The Athenians and Egyptians had settled down to besiege the local Persian troops in Egypt, at the White Castle. The siege evidently did not progress well, and probably lasted for at least four years, since Thucydides says that their whole expedition lasted 6 years, and of this time the final 18 months was occupied with the Siege of Prosoptis.

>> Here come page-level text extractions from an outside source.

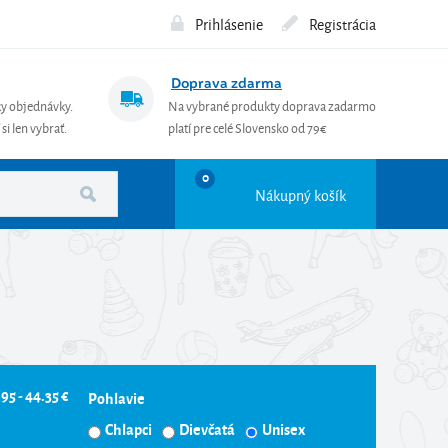
Prihlásenie
Registrácia
Doprava zdarma
ky objednávky.
Na vybrané produkty doprava zadarmo
si len vybrať.
platí pre celé Slovensko od 79€
0
Nákupný košík
.95 - 44.35 €
Pohlavie
Chlapci
Dievčatá
Unisex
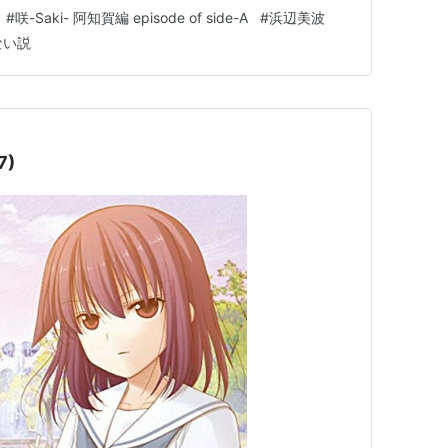
」 作詞は畑亜貴、こだまさおり、ZAQさんが手がけており、
#
咲-Saki- 阿知賀編 episode of side-A
#
浜辺美波
ない説
LE RUSH(初回限定盤)(DVD付)
ト:
StylipS,こだまさおり,山口朗彦,高田暁
ーカー:
ランティス
12/05/16
7)
CD
クリック
: 46回
含むブログ (28件) を見る
Panic Serenade
ト:
新子憧(東山奈央),松実玄(花澤香菜),松実宥(MAKO),
山夕実),橋本みゆき高鴨穏乃(悠木碧),高鴨穏乃(悠木碧),橋
新子憧(東山奈央),松実玄(花澤香菜),松実宥(MAKO),鷺森灼
,ZAQ
ーカー:
ランティス
12/04/25
CD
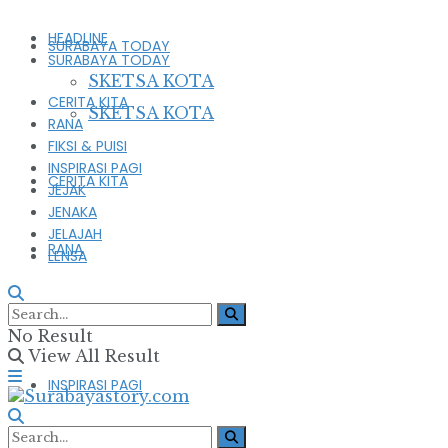
HEADLINE
SURABAYA TODAY
SURABAYA TODAY
SKETSA KOTA
CERITA KITA
SKETSA KOTA
RANA
FIKSI & PUISI
INSPIRASI PAGI
CERITA KITA
JEJAK
JENAKA
JELAJAH
RANA
LENSA
FIKSI & PUISI
No Result
View All Result
INSPIRASI PAGI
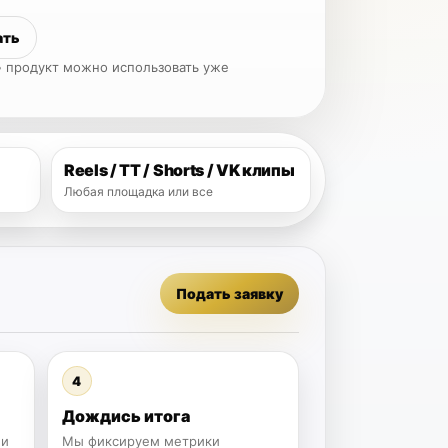
ать
 • продукт можно использовать уже
Reels / TT / Shorts / VK клипы
Любая площадка или все
Подать заявку
4
Дождись итога
 и
Мы фиксируем метрики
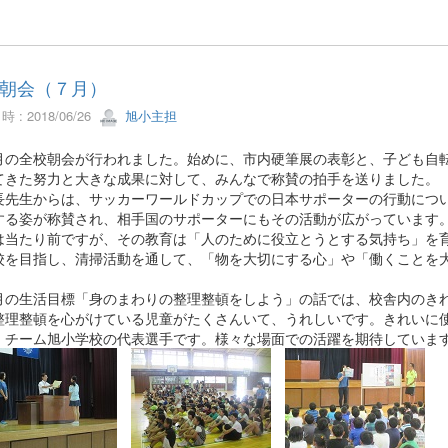
朝会（７月）
 : 2018/06/26
旭小主担
の全校朝会が行われました。始めに、市内硬筆展の表彰と、子ども自転
てきた努力と大きな成果に対して、みんなで称賛の拍手を送りました。
先生からは、サッカーワールドカップでの日本サポーターの行動につい
する姿が称賛され、相手国のサポーターにもその活動が広がっています
は当たり前ですが、その教育は「人のために役立とうとする気持ち」を
校を目指し、清掃活動を通して、「物を大切にする心」や「働くことを
の生活目標「身のまわりの整理整頓をしよう」の話では、校舎内のきれ
整理整頓を心がけている児童がたくさんいて、うれしいです。きれいに
、チーム旭小学校の代表選手です。様々な場面での活躍を期待していま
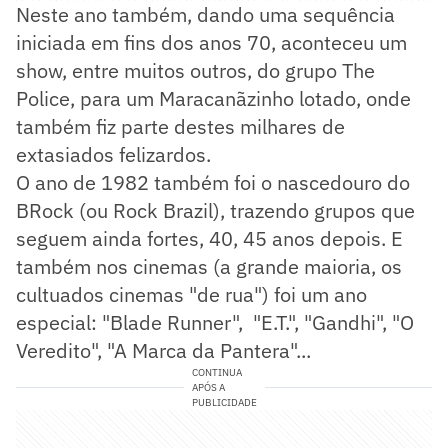
Neste ano também, dando uma sequência
iniciada em fins dos anos 70, aconteceu um
show, entre muitos outros, do grupo The
Police, para um Maracanãzinho lotado, onde
também fiz parte destes milhares de
extasiados felizardos.
O ano de 1982 também foi o nascedouro do
BRock (ou Rock Brazil), trazendo grupos que
seguem ainda fortes, 40, 45 anos depois. E
também nos cinemas (a grande maioria, os
cultuados cinemas "de rua") foi um ano
especial: "Blade Runner", "E.T.", "Gandhi", "O
Veredito", "A Marca da Pantera"...
CONTINUA
APÓS A
PUBLICIDADE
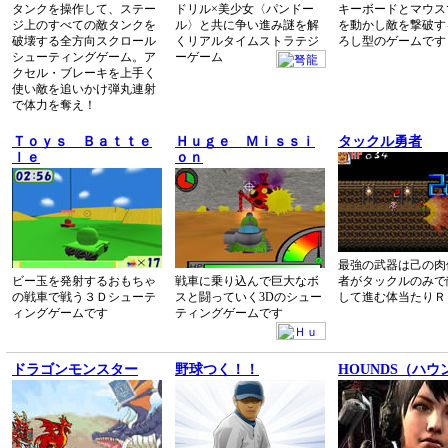
タンクを操作して、ステー
ドリル×美少女〈パンドー
キーボードとマウス
ジ上のすべての敵タンクを
ル〉と共に争い進み謎を解
を動かし敵を撃破す
破壊する全方向スクロール
くリアルタイムストラテジ
ろし型のゲームです
シューティングゲーム。ア
ーゲーム
クセル・ブレーキを上手く
使い敵を追いかけ弾丸連射
で体力を奪え！
Ｔｏｙｓ Ｂａｔｔｅ
Ｈｕｇｅ Ｍｉｓｓｉ
タックル勇者
ｌｅ
ｏｎ
最強の武器は己の肉
ビー玉を発射するおもちゃ
戦車に乗り込んで巨大なボ
者がタックルのみで
の戦車で戦う３Ｄシューテ
スと闘っていく3Dのシュー
して進む体当たりＲ
ィングゲームです
ティングゲームです
ドラゴンモンスター
野球つく！！
HOUNDS（ハウ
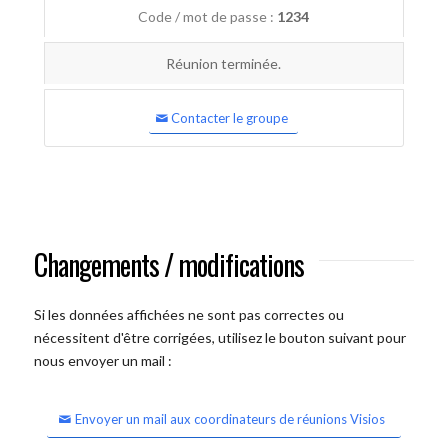
Code / mot de passe :
1234
Réunion terminée.
Contacter le groupe
Changements / modifications
Si les données affichées ne sont pas correctes ou
nécessitent d'être corrigées, utilisez le bouton suivant pour
nous envoyer un mail :
Envoyer un mail aux coordinateurs de réunions Visios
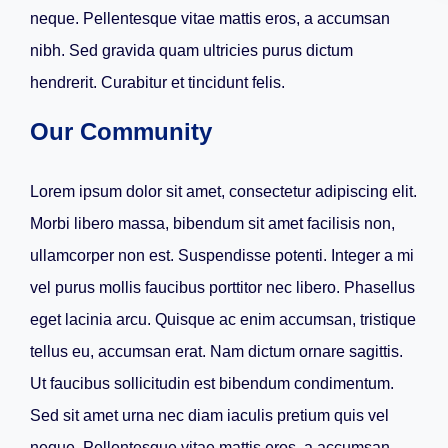
neque. Pellentesque vitae mattis eros, a accumsan
nibh. Sed gravida quam ultricies purus dictum
hendrerit. Curabitur et tincidunt felis.
Our Community
Lorem ipsum dolor sit amet, consectetur adipiscing elit.
Morbi libero massa, bibendum sit amet facilisis non,
ullamcorper non est. Suspendisse potenti. Integer a mi
vel purus mollis faucibus porttitor nec libero. Phasellus
eget lacinia arcu. Quisque ac enim accumsan, tristique
tellus eu, accumsan erat. Nam dictum ornare sagittis.
Ut faucibus sollicitudin est bibendum condimentum.
Sed sit amet urna nec diam iaculis pretium quis vel
neque. Pellentesque vitae mattis eros, a accumsan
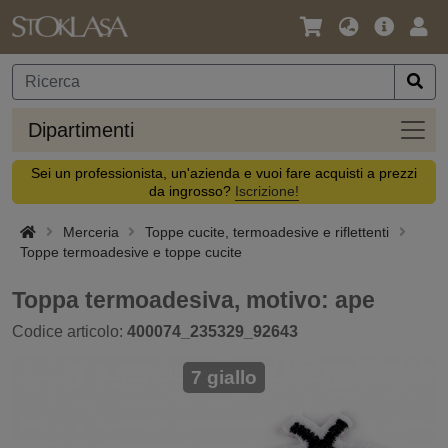
Lingua
Offerta
Acc
/
principa
Valuta
Dipar
Dipartimenti
Sei un professionista, un'azienda e vuoi fare acquisti a prezzi
da ingrosso?
Iscrizione!
Merceria
Toppe cucite, termoadesive e riflettenti
Toppe termoadesive e toppe cucite
Toppa termoadesiva, motivo: ape
Codice articolo:
400074_235329_92643
7 giallo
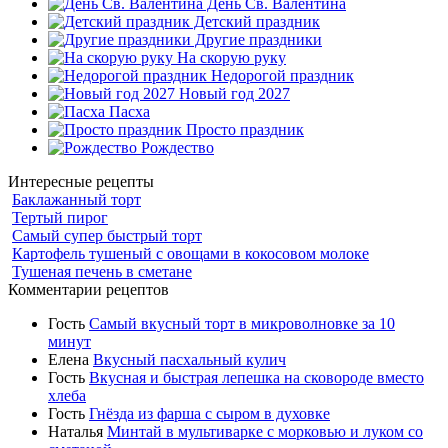
День Св. Валентина
Детский праздник
Другие праздники
На скорую руку
Недорогой праздник
Новый год 2027
Пасха
Просто праздник
Рождество
Интересные рецепты
Баклажанный торт
Тертый пирог
Самый супер быстрый торт
Картофель тушеный с овощами в кокосовом молоке
Тушеная печень в сметане
Комментарии рецептов
Гость
Самый вкусный торт в микроволновке за 10
минут
Елена
Вкусный пасхальный кулич
Гость
Вкусная и быстрая лепешка на сковороде вместо
хлеба
Гость
Гнёзда из фарша с сыром в духовке
Наталья
Минтай в мультиварке с морковью и луком со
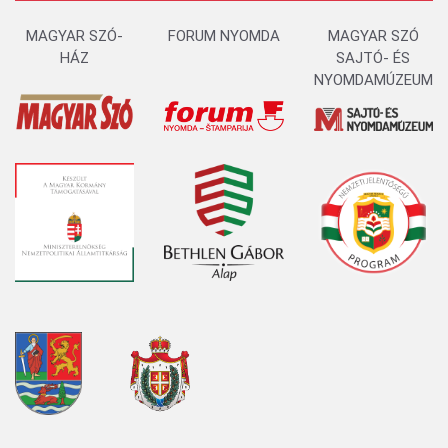
MAGYAR SZÓ-
FORUM NYOMDA
MAGYAR SZÓ
HÁZ
SAJTÓ- ÉS
NYOMDAMÚZEUM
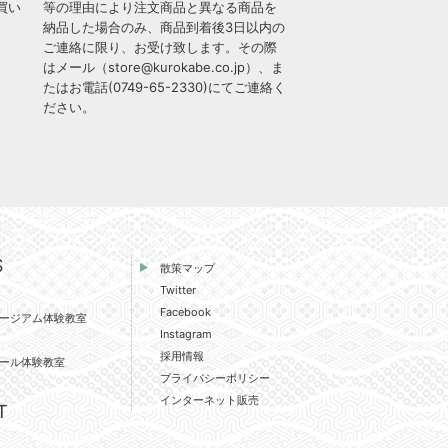
買い
等の理由により注文商品と異なる商品を
納品した場合のみ、商品到着後3日以内の
ご連絡に限り、お受け致します。その際
はメール（
store@kurokabe.co.jp
）、ま
たはお電話(
0749-65-2330
)にてご連絡く
ださい。
S
散策マップ
Twitter
Facebook
ージアム体験教室
Instagram
採用情報
ール体験教室
プライバシーポリシー
インターネット販売
T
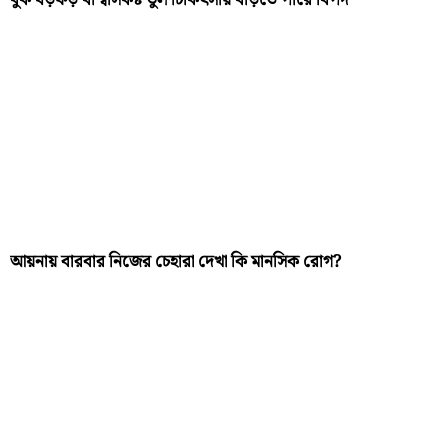
বুক ধড়ফড় বা শ্বাসকষ্ট ভুল চিকিৎসায় বাড়তে পারে বিপদ
আয়নায় বারবার নিজের চেহারা দেখা কি মানসিক রোগ?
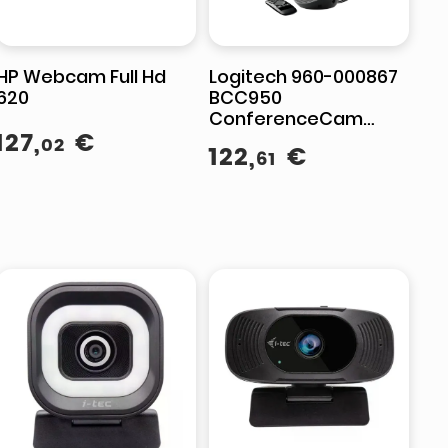
HP Webcam Full Hd
Logitech 960-000867
620
BCC950
ConferenceCam
127
,
€
Webcam per
02
122
,
€
61
Videoconferenze Full
HD 1080p 30fps
Vivavoce USB
Autofocus
Telecomando colore
Nero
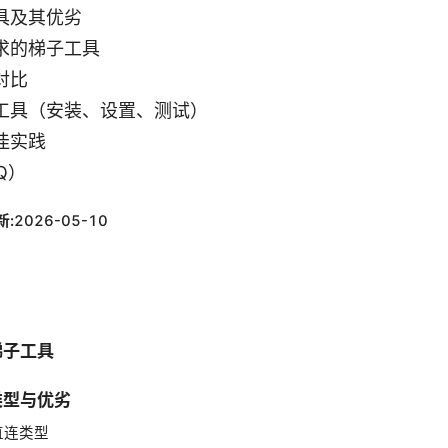
具及其优劣
求的梯子工具
对比
工具（安装、设置、测试）
佳实践
Q）
新:
2026-05-10
梯子工具
类型与优劣
端直连类型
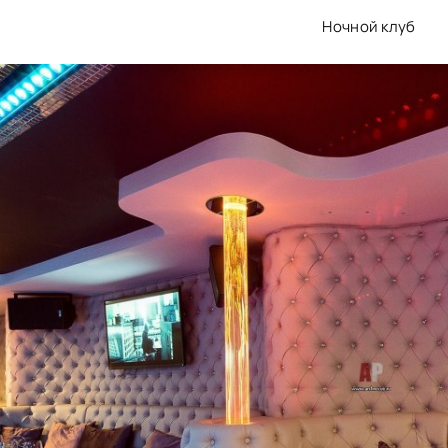
Ночной клуб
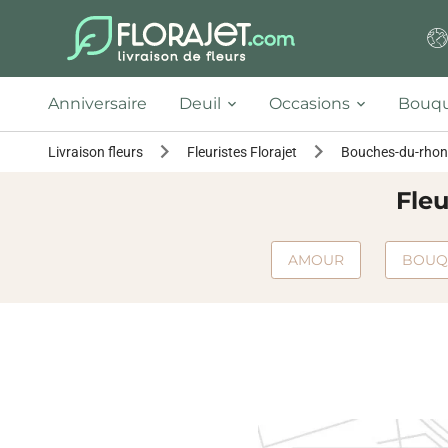
Anniversaire
Deuil
Occasions
Bouqu
Livraison fleurs
Fleuristes Florajet
Bouches-du-rhon
Fleu
AMOUR
BOUQ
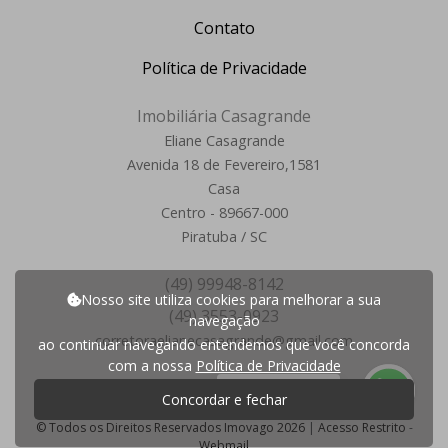
Contato
Política de Privacidade
Imobiliária Casagrande
Eliane Casagrande
Avenida 18 de Fevereiro,1581
Casa
Centro - 89667-000
Piratuba / SC
(49) 99948-8142
Nosso site utiliza cookies para melhorar a sua
(49) 3553-0923
navegação
corretoraelianecasagrande@gmail.com
ao continuar navegando entendemos que você concorda
com a nossa
Política de Privacidade
P
r
e
c
i
s
a
d
e
a
j
u
d
a
?
Concordar e fechar
© Todos os Direitos Reservados Imovago 2026
|
Acesso Restrito
-
Webmail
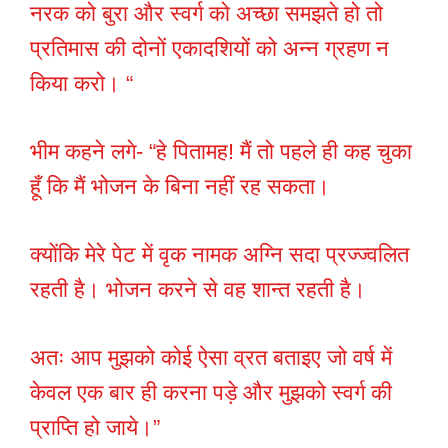
नरक को बुरा और स्वर्ग को अच्छा समझते हो तो
प्रतिमास की दोनों एकादशियों को अन्न ग्रहण न
किया करो। “
भीम कहने लगे- “हे पितामह! मैं तो पहले ही कह चुका
हूँ कि मैं भोजन के बिना नहीं रह सकता।
क्योंकि मेरे पेट में वृक नामक अग्नि सदा प्रज्ज्वलित
रहती है। भोजन करने से वह शान्त रहती है।
अतः आप मुझको कोई ऐसा व्रत बताइए जो वर्ष में
केवल एक बार ही करना पड़े और मुझको स्वर्ग की
प्राप्ति हो जाये।”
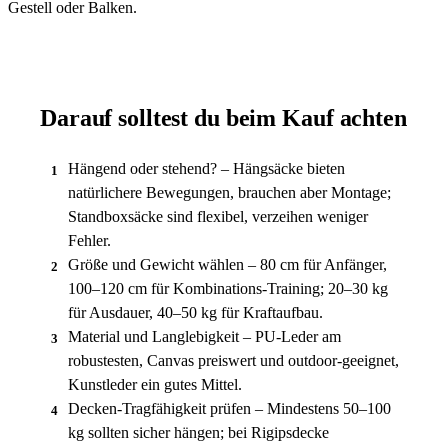
Gestell oder Balken.
Darauf solltest du beim Kauf achten
Hängend oder stehend? – Hängsäcke bieten
1
natürlichere Bewegungen, brauchen aber Montage;
Standboxsäcke sind flexibel, verzeihen weniger
Fehler.
Größe und Gewicht wählen – 80 cm für Anfänger,
2
100–120 cm für Kombinations-Training; 20–30 kg
für Ausdauer, 40–50 kg für Kraftaufbau.
Material und Langlebigkeit – PU-Leder am
3
robustesten, Canvas preiswert und outdoor-geeignet,
Kunstleder ein gutes Mittel.
Decken-Tragfähigkeit prüfen – Mindestens 50–100
4
kg sollten sicher hängen; bei Rigipsdecke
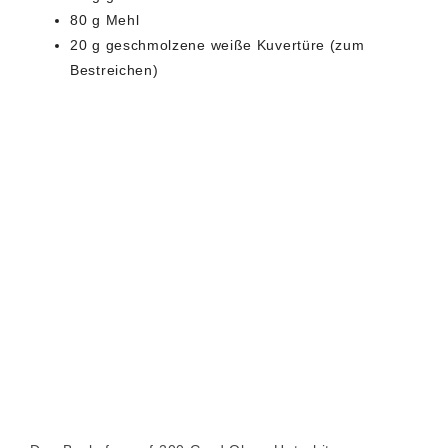
80 g Mehl
20 g geschmolzene weiße Kuvertüre (zum
Bestreichen)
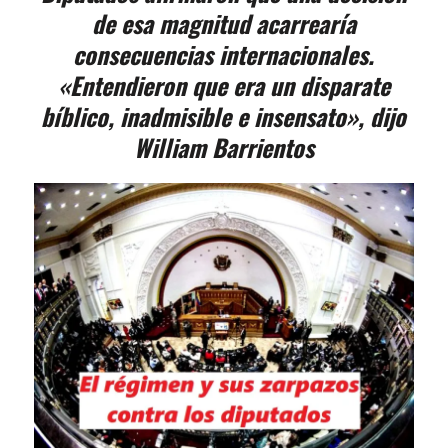
de esa magnitud acarrearía
consecuencias internacionales.
«Entendieron que era un disparate
bíblico, inadmisible e insensato», dijo
William Barrientos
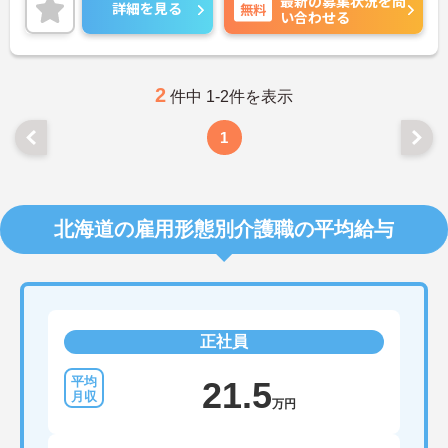
最新の募集状況を問
せんか？
詳細を見る
無料
い合わせる
ご興味のある方には、面接対策ポイントなど、さら
に詳細をお話しいたしますので、お気軽にご相談く
ださい。
2
件中 1-2件を表示
1
北海道の雇用形態別介護職の平均給与
正社員
21.5
万円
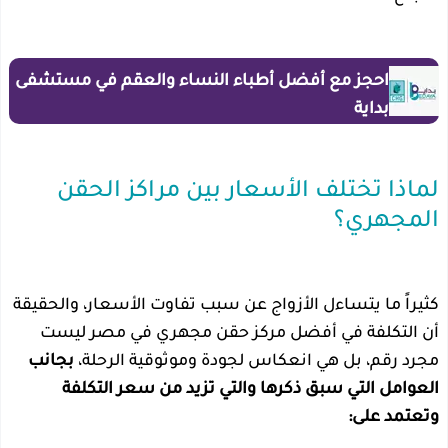
احجز مع أفضل أطباء النساء والعقم في مستشفى
بداية
لماذا تختلف الأسعار بين مراكز الحقن
المجهري؟
كثيراً ما يتساءل الأزواج عن سبب تفاوت الأسعار، والحقيقة
أن التكلفة في أفضل مركز حقن مجهري في مصر ليست
مجرد رقم، بل هي انعكاس لجودة وموثوقية الرحلة،
بجانب
العوامل التي سبق ذكرها والتي تزيد من سعر التكلفة
وتعتمد على:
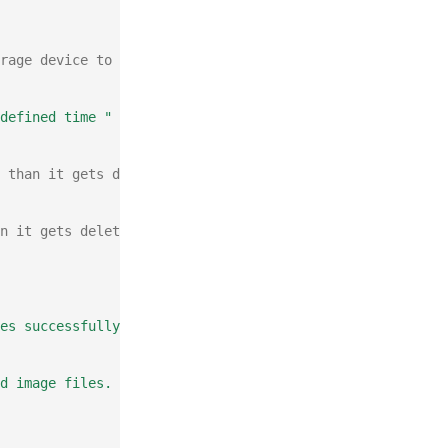
rage device to avoid that your
defined time "
>>
${
LOGFILE
}
 than it gets deleted
n it gets deleted
les successfully completed"
>>
${
LOGFILE
}
d image files. You have to check it manually."
>>
${
LOGF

According to Thucydides, at first Artaxerxes sent Megabazus to try and bribe the Spartans into invading Attica, to draw off the Athenian forces from Egypt. When this failed, he instead assembled a large army under Megabyzus, and dispatched it to Egypt. Diodorus has more or less the same story, with more detail; after the attempt at bribery failed, Artaxerxes put Megabyzus and Artabazus in charge of 300,000 men, with instructions to quell the revolt. They went first from Persia to Cilicia and gathered a fleet of 300 triremes from the Cilicians, Phoenicians and Cypriots, and spent a year training their men. Then they finally headed to Egypt. Modern estimates, however, place the number of Persian troops at the considerably lower figure of 25,000 men given that it would have been highly impractical to deprive the already strained satrapies of any more man power than that. Thucydides does not mention Artabazus, who is reported by Herodotus to have taken part in the second Persian invasion; Diodorus may be mistaken about his presence in this campaign. It is clearly possible that the Persian forces did spend some prolonged time in training, since it took four years for them to respond to the Egyptian victory at Papremis. Although neither author gives many details, it is clear that when Megabyzus finally arrived in Egypt, he was able to quickly lift the Siege of Memphis, defeating the Egyptians in battle, and driving the Athenians from Memphis.

===Siege of Prosopitis (455 BC)===
The Athenians now fell back to the island of Prosopitis in the Nile delta, where their ships were moored. There, Megabyzus laid siege to them for 18 months, until finally he was able to drain the river from around the island by digging canals, thus "joining the island to the mainland". In Thucydides's account the Persians then crossed over to the former island, and captured it. Only a few of the Athenian force, marching through Libya to Cyrene survived to return to Athens. In Diodorus's version, however, the draining of the river prompted the Egyptians (whom Thucydides does not mention) to defect and surrender to the Persians. The Persians, not wanting to sustain heavy casualties in attacking the Athenians, instead allowed them to depart freely to Cyrene, whence they returned to Athens. Since the defeat of the Egyptian expedition caused a genuine panic in Athens, including the relocation of the Delian treasury to Athens, Thucydides's version is probably more likely to be correct.

==Succession==
He was succeeded by his son, Pharnabazus I (fl. 455 BC - 430 BC), of whom little is known, and then by his grandson Pharnaces II of Phrygia (fl. 430 BC - 413 BC), who is known to have been satrap at the outset of the Peloponnesian War. Pharnaces was in turn succeeded by his son, Pharnabazus II (fl. 413 BC - 373 BC), who is well known for his rivalry with Tissaphernes and wars against the Spartans.